The New Testament was written between the mid 40's and 70 AD (some scholars say the period of writing lasted until 95 AD). There were three criteria for a work to be considered inspired and therefore canonical among early Christians.
- The book had to be written by an apostle or with the sanction of an apostle. Apostles, like the Old Testament prophets before them, had received special authority and unique gifts from Christ to bear witness to the truth. The Gospels of Matthew and John were written by the apostles directly while Mark was given the information for his Gospel from Peter and Luke received his narrative from Paul. All New Testament books were included in the canon because they were proven to be from the pen or memory of an apostle. This included the letter to the Hebrews. Hebrews does not specifically mention the name of it's author, but from earliest times it was associated with Paul.
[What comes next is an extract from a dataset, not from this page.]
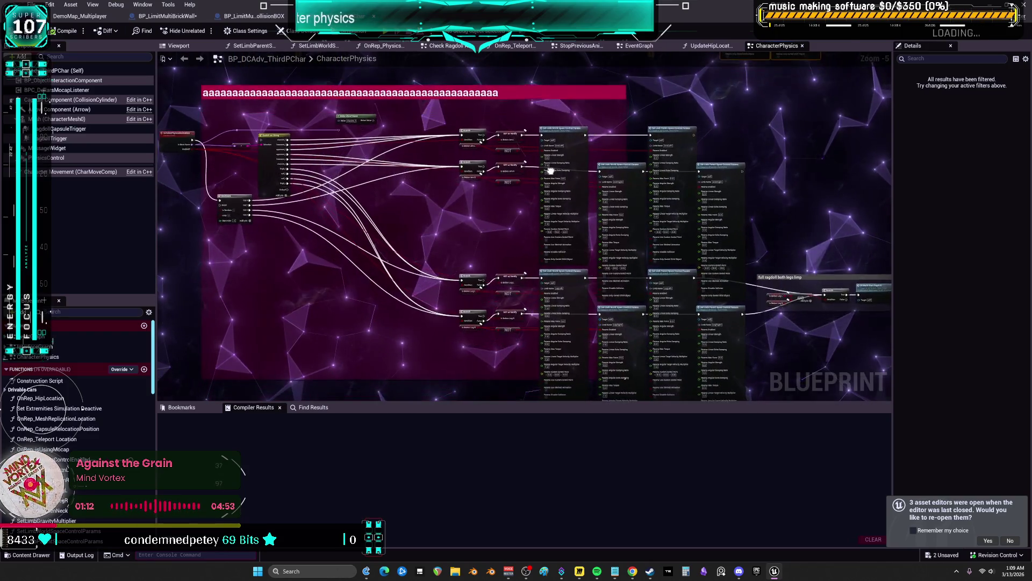
scroll(646, 226, "down", 2)
left_click_drag(416, 124, 775, 276)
The fact that its grammar and word usage is different than his letters can be explained by the fact that it was probably written by another believer scribing the words of Paul (tradition says Barnabas).
- The second test for inclusion in the canon was the proven antiquity of the document. In a previous post we published this link to a table of ancient church leaders who specifically mention a New Testament writing. Comparing the pseudoepigrapha ("false writings") at the bottom of the list with the 27 canonical books at the top, the evidence is quite clear that the so-called gnostic gospels of such current interest to post-Biblical believers are Johnny-come-latelies. The four Gospels, Acts, 13 letters of Paul, 1st Peter, and 1st John were accepted very early. Collections of these documents were circulating by the end of the first century.
- The third test for canonicity was the orthodoxy of the writing; in other words, did its content agree with and was it consistent with previous revelation (including the Old Testament). A Gospel that told the story of the child Jesus killing people didn't exactly align with what the apostles knew to be the truth. New age gurus and Dan Brown's Davinci Code notwithstanding, that is why the Gospel of Thomas is not canonical.
Remember this: there was no single authority who approved what was included or excluded in the early New Testament. The canon was established long before the rise of the papacy or other centralized church hierarchy. The 27 books of the New Testament were accepted by many different churches in the East and the West because they clearly met the three tests for canonicity.